Pacific herring, an important food source for salmon, show sensitivity to marine heatwaves

Pacific herring are known as one of the ‘great fishes of the North Pacific Ocean’ as they are inextricably connected via complex food webs and overlapping habitats with Pacific salmon species, such as Chinook and Coho, sea lions and orcas. 

Despite the importance of Pacific herring, the consequences of climate change and ocean acidification on this species remain poorly understood. The Washington Ocean Acidification Center (WOAC) would like to change that. WOAC postdoctoral researcher Chris Murray is the lead author on a new paper, which investigated how Pacific herring respond to the co-occurring stressors of high temperatures and increased levels of CO2. The paper was published in the Journal of Experimental Biology on March 10, 2022.

“In the past decade, the North Pacific Ocean has experienced two significant heatwave events, including the event known as ‘the blob’ between 2014-2016. We also know that ocean acidification, which is linked to increased carbon dioxide levels in the ocean, doesn’t exist in a vacuum,” said Murray. “We wanted to better understand the implications of heat stress on this important fish while incorporating ocean acidification into the framework.” 

The research team designed an experiment to mimic environmental fluctuations predicted over the next 100 years in Padilla Bay, a Puget Sound estuary that is broadly representative of Pacific herring spawning habitat. The researchers tested the upper limit of projected carbon dioxide in combination with a simulated heatwave event to determine how herring embryos reacted to rapid warming, increased carbon dioxide and to a combination of the two stressors.

They measured oxygen consumption, developmental rates and energy efficiency– typical measures for basic survival and growth–under these conditions. In general, the results showed that Pacific herring embryos are largely tolerant of increased CO2, both as a single stressor and as a compound stressor. This may be due to the fact that Pacific herring populations have over time adapted to life in the Salish Sea, which is relatively acidified from natural processes. 

However, the authors found that the heat wave on its own did produce a number of adverse effects. The heat wave caused a sharp increase in metabolic rate and caused embryos to expend a greater amount of their fixed energetic reserves provisioned in their yolk sacs to maintain homeostasis. This resulted in smaller larvae at hatch with less remaining yolk, which could yield a higher mortality rate for larvae in the wild.

“While the herring embryos have a wider thermal tolerance than expected, this experiment showed that there may be a limit to what the species can withstand,” said Murray. “This has opened the door to other research that is necessary in order to better understand the Pacific herring.”

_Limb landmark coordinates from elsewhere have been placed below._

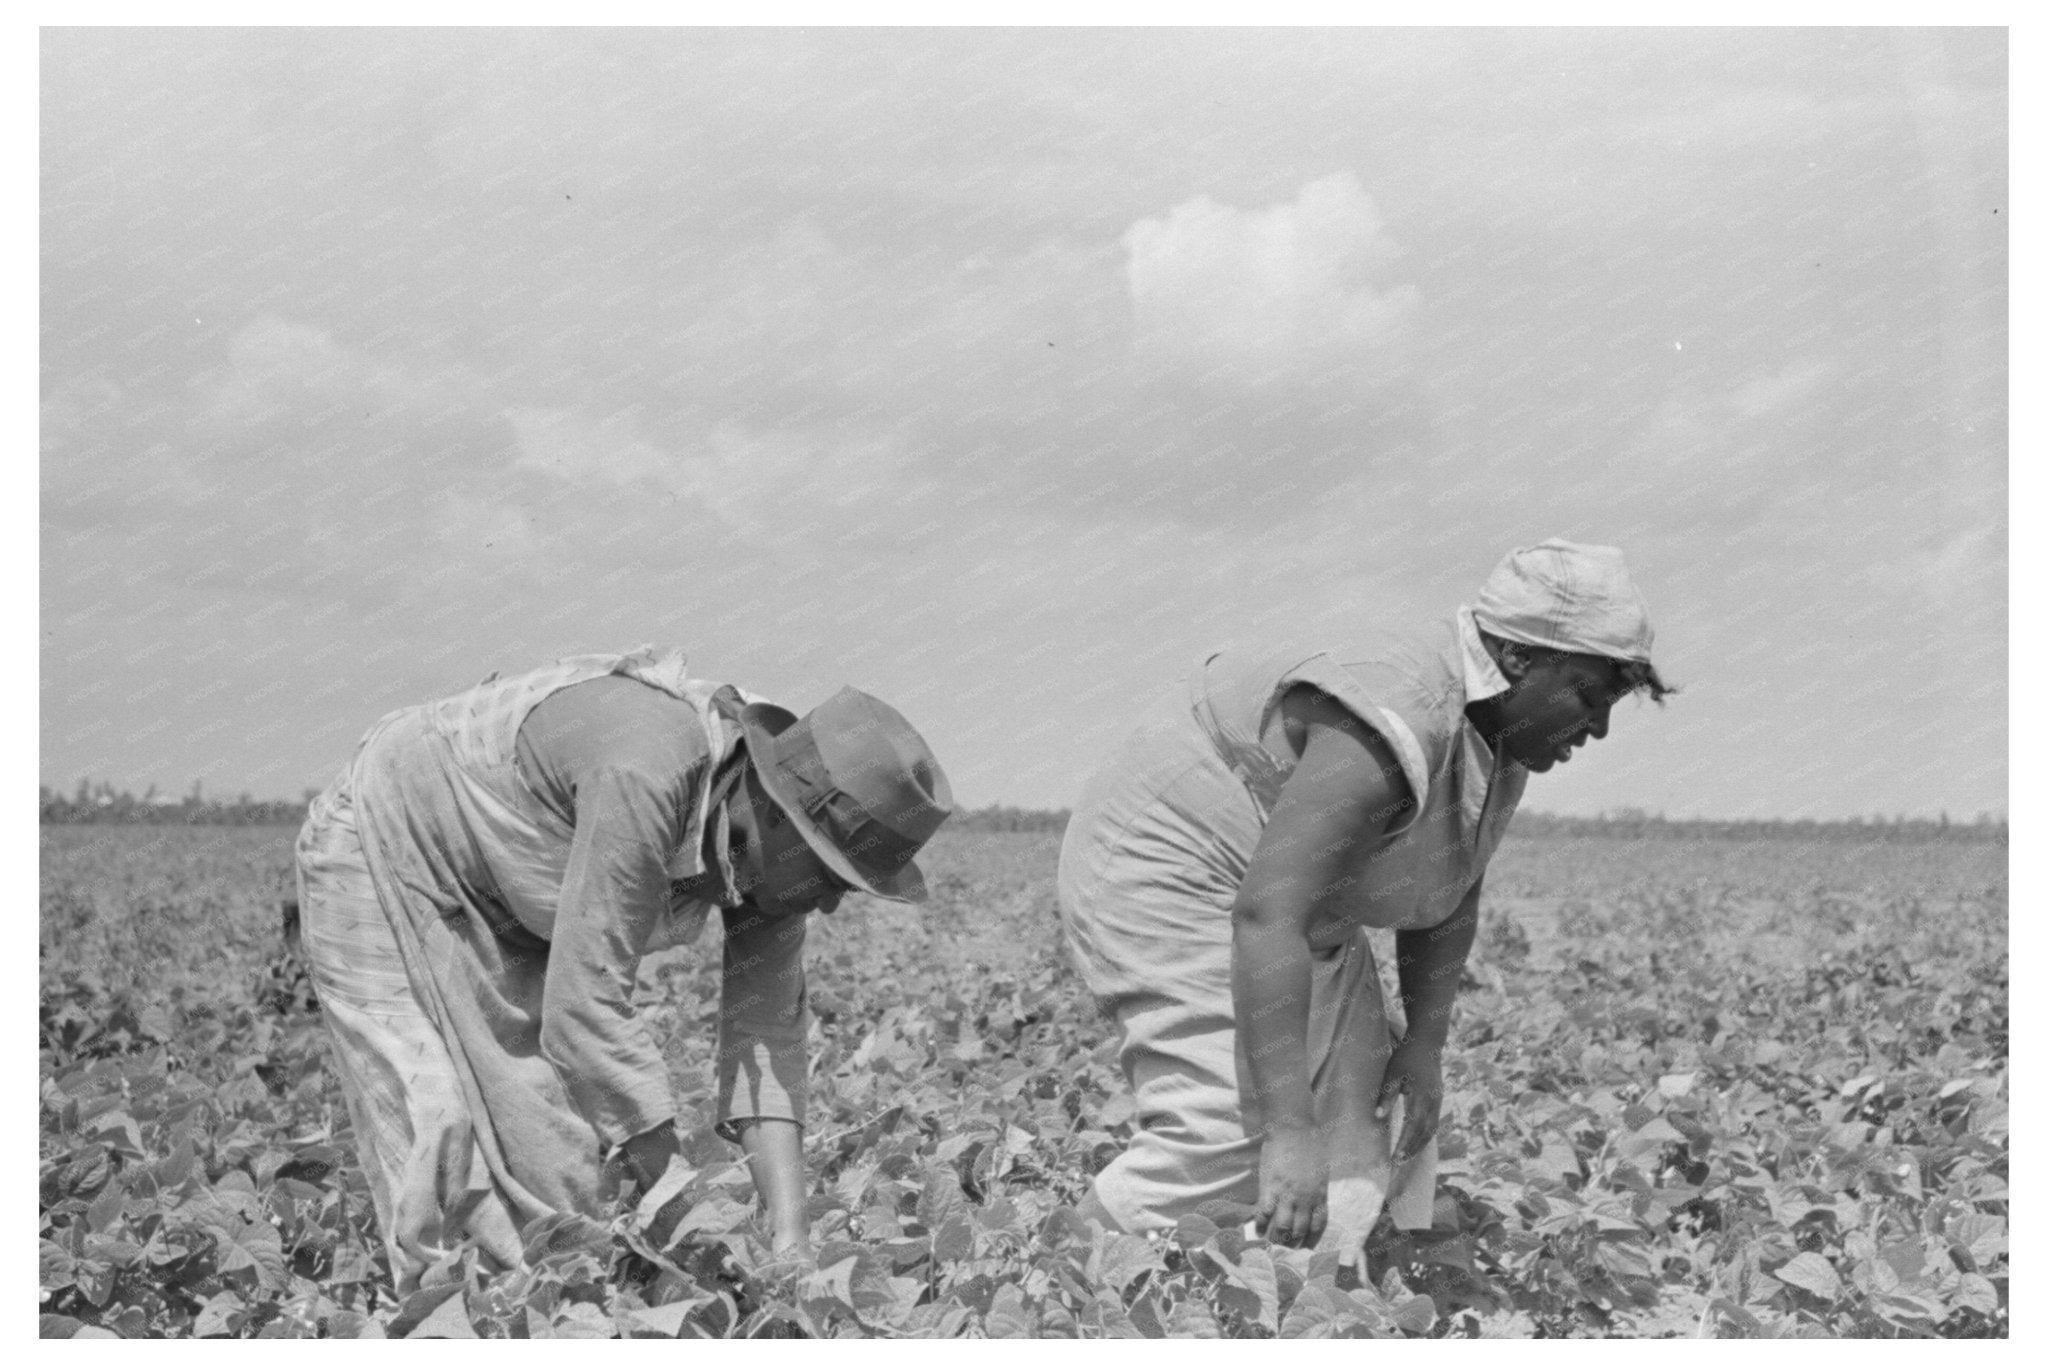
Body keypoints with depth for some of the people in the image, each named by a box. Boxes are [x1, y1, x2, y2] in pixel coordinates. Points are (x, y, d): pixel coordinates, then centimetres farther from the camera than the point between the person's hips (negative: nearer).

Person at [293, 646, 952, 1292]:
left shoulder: (775, 851, -15)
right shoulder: (645, 775, -40)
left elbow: (765, 1033, -14)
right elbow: (587, 1004, -38)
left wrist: (789, 1239, -22)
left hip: (509, 917, 7)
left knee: (571, 1150, -1)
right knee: (448, 1144, -14)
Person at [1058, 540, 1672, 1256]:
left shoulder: (1501, 726, -2)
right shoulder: (1397, 723, -34)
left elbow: (1450, 893, 10)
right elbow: (1267, 915, -41)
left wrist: (1426, 1039, -2)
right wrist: (1288, 1133, -45)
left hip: (1297, 911, 10)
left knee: (1361, 1146, 4)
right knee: (1229, 1134, -25)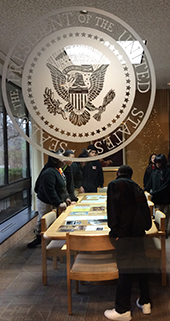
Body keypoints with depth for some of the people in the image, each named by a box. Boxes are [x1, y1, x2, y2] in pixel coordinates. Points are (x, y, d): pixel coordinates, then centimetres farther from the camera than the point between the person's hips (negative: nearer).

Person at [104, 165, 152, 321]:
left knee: (125, 269, -4)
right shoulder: (137, 187, 17)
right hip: (140, 231, 7)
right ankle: (145, 302, 27)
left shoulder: (115, 184, -2)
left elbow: (113, 209, -12)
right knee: (141, 265, 15)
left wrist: (115, 231, -11)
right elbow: (144, 209, 16)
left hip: (125, 233, -7)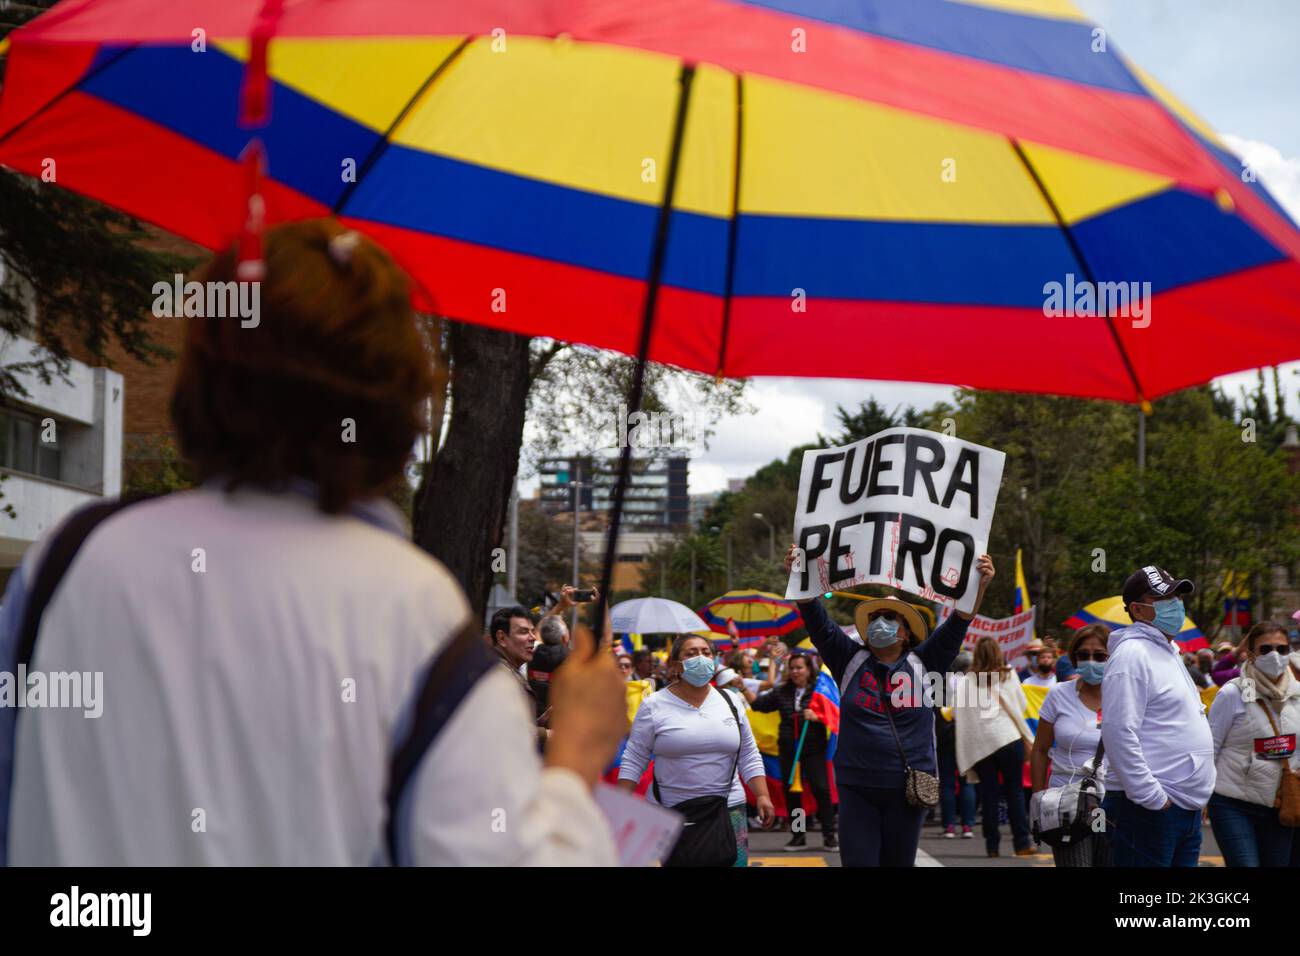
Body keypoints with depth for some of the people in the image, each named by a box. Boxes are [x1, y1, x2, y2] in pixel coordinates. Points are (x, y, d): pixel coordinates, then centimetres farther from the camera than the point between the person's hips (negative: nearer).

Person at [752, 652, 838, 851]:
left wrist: (816, 717, -23)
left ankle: (829, 835, 4)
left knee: (821, 789, -5)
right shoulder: (781, 692, 8)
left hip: (813, 749, -4)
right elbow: (759, 704, 3)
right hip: (788, 749, 4)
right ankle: (798, 835, 20)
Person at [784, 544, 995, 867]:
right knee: (857, 861, -6)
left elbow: (957, 625, -4)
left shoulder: (922, 664, 6)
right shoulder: (851, 661, 8)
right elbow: (818, 624, -2)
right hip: (857, 788, 0)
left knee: (898, 863, 8)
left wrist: (979, 584, -19)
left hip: (908, 790, 0)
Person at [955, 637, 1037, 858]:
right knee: (1014, 790, 4)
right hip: (1007, 737, -1)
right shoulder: (1008, 675, 3)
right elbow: (1022, 704, 9)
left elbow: (960, 712, 1)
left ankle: (992, 844, 7)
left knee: (988, 793, 6)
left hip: (978, 743, 1)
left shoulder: (964, 682, 4)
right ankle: (1022, 842, 1)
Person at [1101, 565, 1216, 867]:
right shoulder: (1132, 654, -12)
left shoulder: (1169, 653, 19)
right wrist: (1152, 797, -21)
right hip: (1149, 809, -10)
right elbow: (1118, 732, -21)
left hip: (1187, 807, 10)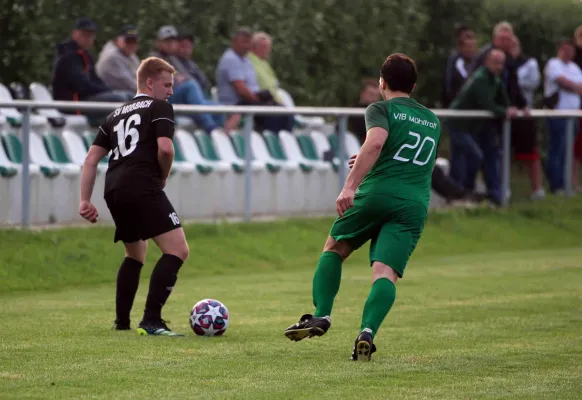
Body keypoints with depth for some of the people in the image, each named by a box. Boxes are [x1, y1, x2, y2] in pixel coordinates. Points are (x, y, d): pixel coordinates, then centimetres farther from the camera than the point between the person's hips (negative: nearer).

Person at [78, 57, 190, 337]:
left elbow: (91, 159, 21)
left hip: (114, 190, 8)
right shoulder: (160, 108, 6)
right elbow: (165, 148, -11)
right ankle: (151, 321, -22)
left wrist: (85, 200, 19)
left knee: (135, 254, 29)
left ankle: (122, 321, 29)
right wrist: (163, 177, 7)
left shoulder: (116, 115, 27)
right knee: (177, 251, -12)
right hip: (143, 188, -8)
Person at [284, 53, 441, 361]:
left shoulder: (381, 110, 5)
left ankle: (321, 315, 6)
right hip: (415, 205, 3)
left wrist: (350, 186, -23)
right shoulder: (432, 122, 25)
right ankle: (368, 332, -31)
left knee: (334, 248, 19)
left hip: (377, 194, -3)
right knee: (386, 272, -8)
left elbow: (375, 142, -16)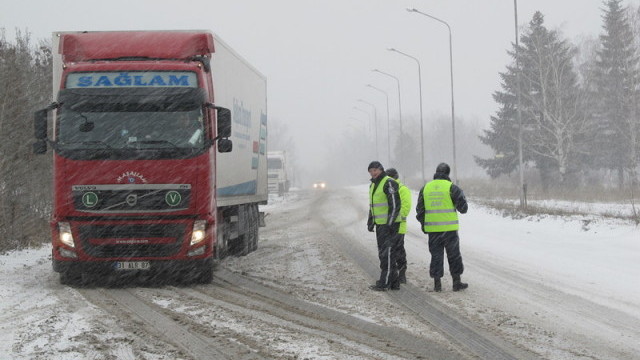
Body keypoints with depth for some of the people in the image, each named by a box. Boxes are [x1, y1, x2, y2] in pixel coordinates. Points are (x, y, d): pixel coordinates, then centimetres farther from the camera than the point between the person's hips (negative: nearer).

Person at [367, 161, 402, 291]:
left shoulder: (389, 183, -12)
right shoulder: (373, 185, 17)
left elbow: (395, 204, -18)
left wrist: (390, 223, -22)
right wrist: (370, 222, 21)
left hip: (390, 224, -10)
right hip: (380, 224, 10)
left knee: (387, 252, -9)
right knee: (383, 252, 10)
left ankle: (384, 282, -9)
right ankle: (393, 282, 14)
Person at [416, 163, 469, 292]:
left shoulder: (426, 188, 6)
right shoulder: (451, 187, -7)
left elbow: (420, 210, 10)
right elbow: (463, 208, -4)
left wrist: (423, 225, 20)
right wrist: (461, 196, 16)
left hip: (432, 229, 3)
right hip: (449, 228, -3)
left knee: (436, 255, 10)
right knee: (454, 255, 7)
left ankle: (437, 283, 8)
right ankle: (456, 282, 10)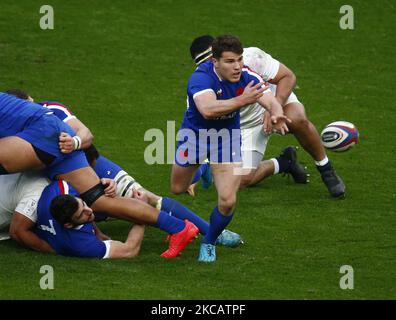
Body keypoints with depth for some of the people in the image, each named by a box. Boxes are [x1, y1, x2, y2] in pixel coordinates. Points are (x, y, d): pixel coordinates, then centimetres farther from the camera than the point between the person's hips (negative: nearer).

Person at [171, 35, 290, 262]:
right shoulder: (201, 77, -33)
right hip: (195, 134, -1)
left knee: (228, 201, -13)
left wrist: (277, 114, -57)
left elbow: (270, 100, -32)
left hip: (227, 139, 1)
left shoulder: (248, 78, -21)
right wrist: (241, 101, -63)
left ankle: (209, 243, 16)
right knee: (178, 189, 18)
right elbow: (207, 109, -51)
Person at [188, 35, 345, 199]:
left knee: (297, 119, -38)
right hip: (245, 126, 3)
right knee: (242, 180, -15)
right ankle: (285, 162, 16)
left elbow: (288, 77, -19)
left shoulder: (250, 57, -28)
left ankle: (326, 170, -15)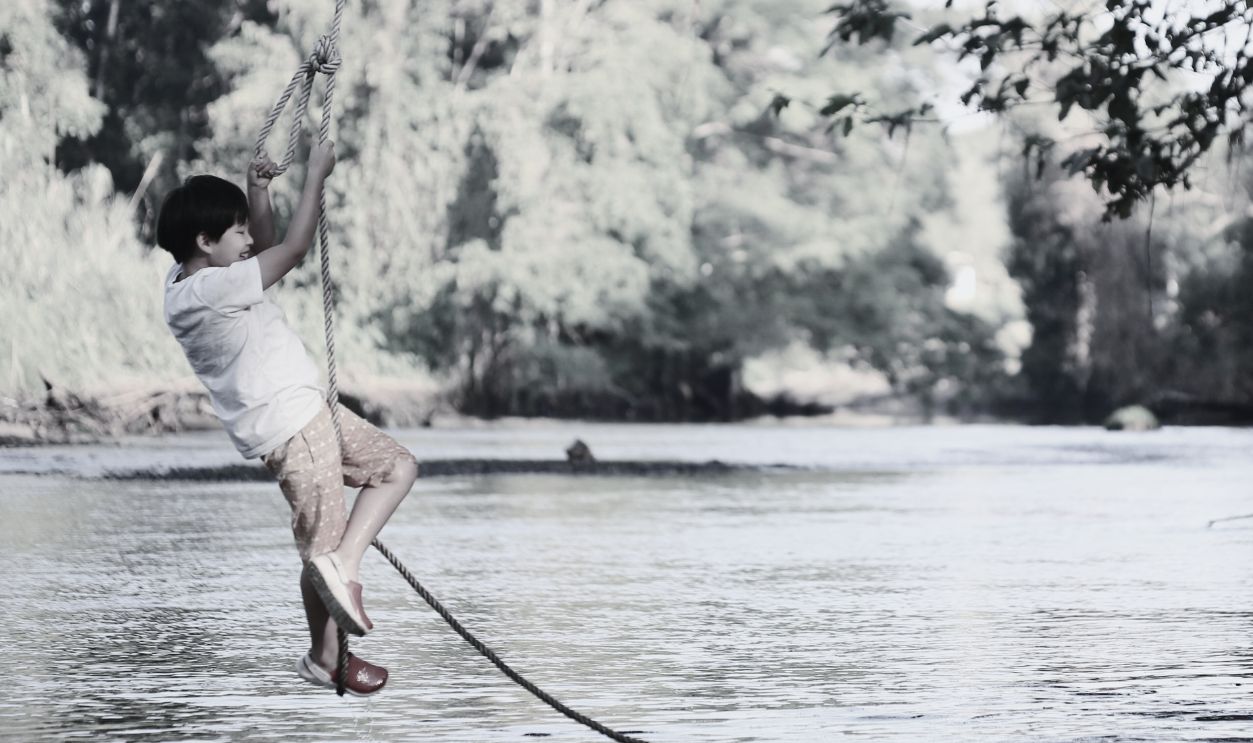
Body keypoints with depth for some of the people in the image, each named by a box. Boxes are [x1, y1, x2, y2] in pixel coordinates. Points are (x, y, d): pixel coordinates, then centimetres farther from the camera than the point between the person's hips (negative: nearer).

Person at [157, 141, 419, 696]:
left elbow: (265, 251, 22)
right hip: (290, 431, -10)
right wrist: (315, 174, -10)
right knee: (320, 544, -1)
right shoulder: (210, 292, -24)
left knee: (398, 467, 18)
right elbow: (294, 249, -20)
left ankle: (342, 563, 13)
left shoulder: (191, 277, 5)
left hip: (311, 411, 10)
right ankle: (325, 659, 7)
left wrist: (259, 193, 7)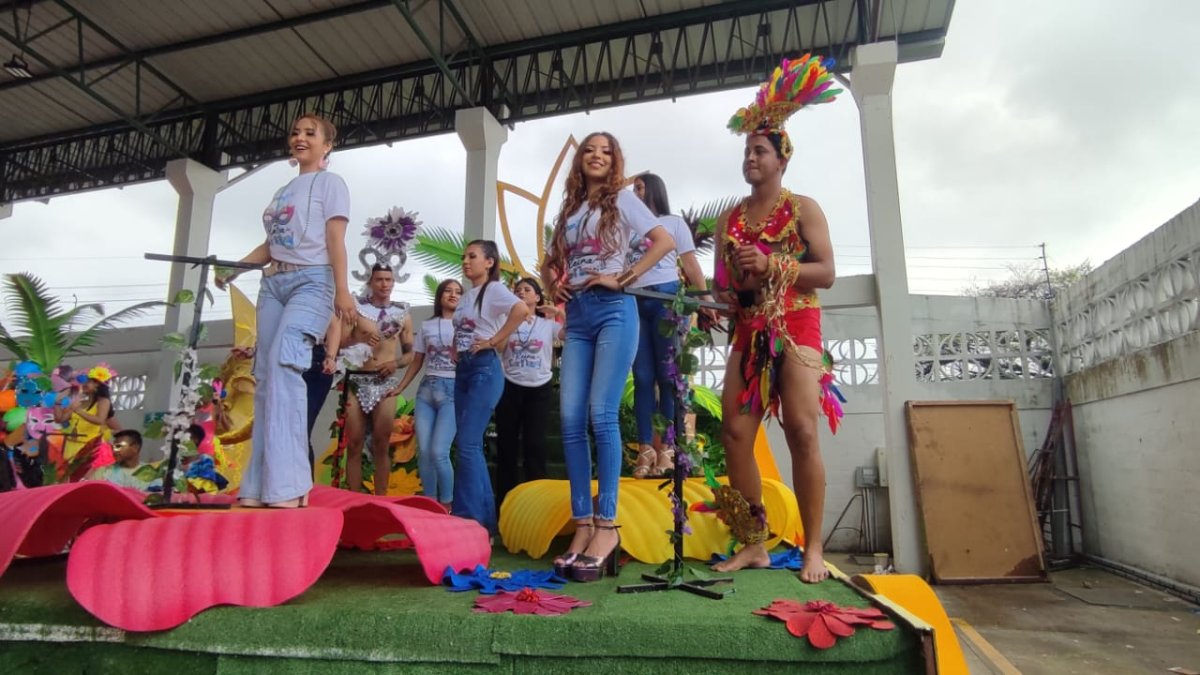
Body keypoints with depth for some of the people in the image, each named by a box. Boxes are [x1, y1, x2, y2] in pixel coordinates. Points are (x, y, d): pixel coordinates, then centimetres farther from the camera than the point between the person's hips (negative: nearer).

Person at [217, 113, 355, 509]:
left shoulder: (330, 183, 5)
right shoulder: (284, 191, 25)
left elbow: (335, 241, -6)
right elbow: (271, 244, 22)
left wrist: (342, 291, -15)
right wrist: (234, 268, 7)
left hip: (311, 282, -7)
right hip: (273, 284, 8)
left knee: (283, 364, -26)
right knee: (265, 376, -1)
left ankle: (288, 485, -29)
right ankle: (258, 488, 0)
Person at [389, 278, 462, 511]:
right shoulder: (426, 326, 14)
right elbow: (416, 362, 19)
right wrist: (399, 388, 15)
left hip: (453, 390, -4)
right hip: (426, 389, 4)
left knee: (439, 452, -12)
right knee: (423, 451, 0)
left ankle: (446, 503, 4)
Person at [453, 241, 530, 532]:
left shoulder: (494, 289, -7)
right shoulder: (466, 296, 17)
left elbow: (522, 310, -27)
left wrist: (493, 341, -21)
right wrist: (455, 349, 12)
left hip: (484, 369, -9)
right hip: (462, 370, 9)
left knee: (467, 443, -12)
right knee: (470, 444, 7)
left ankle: (470, 517, -5)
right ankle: (485, 518, 15)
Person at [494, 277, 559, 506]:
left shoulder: (548, 325, 4)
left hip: (539, 389, -1)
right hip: (510, 387, 1)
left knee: (535, 444, 0)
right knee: (507, 444, 5)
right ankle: (504, 500, 15)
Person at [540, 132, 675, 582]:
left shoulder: (622, 199, 7)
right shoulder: (569, 211, 22)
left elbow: (665, 241, -5)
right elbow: (550, 262, 30)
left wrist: (622, 279, -10)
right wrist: (553, 284, 8)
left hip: (613, 311, -5)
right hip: (576, 317, 6)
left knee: (601, 416, -14)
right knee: (570, 420, -4)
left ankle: (606, 526, -9)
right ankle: (583, 525, 1)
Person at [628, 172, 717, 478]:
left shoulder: (674, 222, 14)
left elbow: (690, 264, 5)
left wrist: (705, 297, -6)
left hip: (666, 299, -3)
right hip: (633, 303, 3)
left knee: (668, 375, -4)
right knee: (643, 378, 0)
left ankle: (667, 448, -3)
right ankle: (646, 449, 0)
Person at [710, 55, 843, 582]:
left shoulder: (802, 209, 4)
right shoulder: (730, 219, 17)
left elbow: (826, 272, -5)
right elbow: (719, 282, 19)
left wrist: (771, 265, -15)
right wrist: (732, 284, -4)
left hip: (795, 328, -4)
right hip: (747, 333, 5)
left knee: (802, 432, -12)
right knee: (735, 432, -5)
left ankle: (813, 547, -2)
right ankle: (753, 544, 5)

Murray noted that this experiment didn’t test what is potentially the most sensitive developmental stage, which occurs shortly after fertilization before the embryo develops functioning organ systems. Additionally, there are multiple environmental factors that are difficult to replicate in a lab, such as high-frequency fluctuations of temperature, pH, and dissolved oxygen and intense solar radiation during low tide, as environmental conditions in shallow seagrass meadows may fluctuate widely over a single tidal or day/night cycle.  

University of Washington, 10 March 2022. Press release.